To see why, consider the following thought experiment (shamelessly stolen from this paper). You have a model that makes a completely random prediction. It has a number of parameters that you can set, but have no effect. If you're trying different parameter settings long enough, you'll eventually get a model that has a better performance than all the others simply because you're sampling from a random distribution. If you're using the same data for all of these models, this is the model you will choose. If you have a separate test set, it will quickly tell you that there is no real effect because the performance of this parameter setting that achieves good results during the model-building phase is not better on the separate set.

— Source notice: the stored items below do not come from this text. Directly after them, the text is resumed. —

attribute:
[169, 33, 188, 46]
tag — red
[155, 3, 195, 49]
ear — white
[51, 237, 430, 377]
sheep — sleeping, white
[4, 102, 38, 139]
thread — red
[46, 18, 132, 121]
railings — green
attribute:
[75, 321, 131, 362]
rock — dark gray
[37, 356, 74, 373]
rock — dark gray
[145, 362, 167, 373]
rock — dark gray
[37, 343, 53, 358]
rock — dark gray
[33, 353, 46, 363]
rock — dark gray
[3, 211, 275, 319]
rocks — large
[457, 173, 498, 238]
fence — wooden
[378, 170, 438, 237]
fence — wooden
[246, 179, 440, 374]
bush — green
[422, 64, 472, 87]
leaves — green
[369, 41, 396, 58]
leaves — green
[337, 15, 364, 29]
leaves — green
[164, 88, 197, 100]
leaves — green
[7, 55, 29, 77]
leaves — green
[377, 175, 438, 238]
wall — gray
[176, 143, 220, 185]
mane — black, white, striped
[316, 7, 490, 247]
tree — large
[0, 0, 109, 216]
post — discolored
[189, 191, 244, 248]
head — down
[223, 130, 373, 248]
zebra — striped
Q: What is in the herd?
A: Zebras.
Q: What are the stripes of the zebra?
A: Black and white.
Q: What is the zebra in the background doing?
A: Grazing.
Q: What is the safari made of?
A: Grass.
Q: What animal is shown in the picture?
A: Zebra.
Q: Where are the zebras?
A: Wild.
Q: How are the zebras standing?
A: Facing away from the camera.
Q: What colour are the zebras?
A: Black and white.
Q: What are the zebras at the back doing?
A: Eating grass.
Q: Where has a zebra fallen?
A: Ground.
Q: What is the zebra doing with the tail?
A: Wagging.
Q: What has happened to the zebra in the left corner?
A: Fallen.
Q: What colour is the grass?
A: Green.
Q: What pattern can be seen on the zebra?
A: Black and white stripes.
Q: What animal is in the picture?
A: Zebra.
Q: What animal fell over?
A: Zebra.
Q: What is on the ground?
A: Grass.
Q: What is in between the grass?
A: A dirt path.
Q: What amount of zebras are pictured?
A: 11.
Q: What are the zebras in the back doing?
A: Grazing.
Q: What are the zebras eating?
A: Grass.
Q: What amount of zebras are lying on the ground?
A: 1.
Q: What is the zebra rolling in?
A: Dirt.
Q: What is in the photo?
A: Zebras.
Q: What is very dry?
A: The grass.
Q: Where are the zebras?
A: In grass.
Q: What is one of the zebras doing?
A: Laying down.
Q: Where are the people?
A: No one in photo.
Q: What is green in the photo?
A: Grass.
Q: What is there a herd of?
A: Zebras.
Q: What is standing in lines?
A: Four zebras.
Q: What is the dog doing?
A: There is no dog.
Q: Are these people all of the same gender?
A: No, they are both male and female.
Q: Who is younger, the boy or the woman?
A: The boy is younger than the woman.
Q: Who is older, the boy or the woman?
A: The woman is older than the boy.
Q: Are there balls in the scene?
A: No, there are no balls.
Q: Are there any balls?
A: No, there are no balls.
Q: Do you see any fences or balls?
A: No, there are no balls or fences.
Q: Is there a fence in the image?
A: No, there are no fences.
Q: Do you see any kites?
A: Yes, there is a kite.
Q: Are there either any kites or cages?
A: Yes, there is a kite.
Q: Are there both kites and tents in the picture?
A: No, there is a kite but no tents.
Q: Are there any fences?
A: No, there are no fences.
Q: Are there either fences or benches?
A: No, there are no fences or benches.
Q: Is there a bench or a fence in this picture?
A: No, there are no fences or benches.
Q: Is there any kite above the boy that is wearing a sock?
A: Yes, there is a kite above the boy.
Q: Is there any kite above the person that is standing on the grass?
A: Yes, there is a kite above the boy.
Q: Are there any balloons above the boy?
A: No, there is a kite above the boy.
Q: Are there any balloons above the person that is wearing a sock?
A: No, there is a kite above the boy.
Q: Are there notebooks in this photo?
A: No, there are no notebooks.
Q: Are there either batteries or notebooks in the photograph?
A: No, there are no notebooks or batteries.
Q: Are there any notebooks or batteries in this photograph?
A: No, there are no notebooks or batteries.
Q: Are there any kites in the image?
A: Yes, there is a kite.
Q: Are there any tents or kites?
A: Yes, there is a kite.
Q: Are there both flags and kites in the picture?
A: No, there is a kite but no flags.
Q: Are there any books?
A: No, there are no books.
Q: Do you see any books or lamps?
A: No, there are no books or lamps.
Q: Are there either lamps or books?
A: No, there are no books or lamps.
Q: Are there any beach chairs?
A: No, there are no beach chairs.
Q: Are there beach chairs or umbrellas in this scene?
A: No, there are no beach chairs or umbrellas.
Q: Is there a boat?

Now, back to neural networks with dropout. You didn't refer to any particular paper; I'm assuming that you mean Srivastava et. al. "Dropout: A Simple Way to Prevent Neural Networks from Overfitting". I'm not an expert on the subject, but the method to me seems to be similar to what's used in random forests or bagging to mitigate the flaws an individual learner may exhibit by applying it repeatedly in slightly different contexts. If I understood the method correctly, essentially what you end up with is an average over several possible models, very similar to random forests.
This is a way to make an individual model better, but not for model selection. The dropout is a way of adjusting the learned weights for a single neural network model.
To do model selection on this, you would need to train and test neural networks with different parameters and then evaluate those on completely different sets of data, as described in the paper I've referenced above.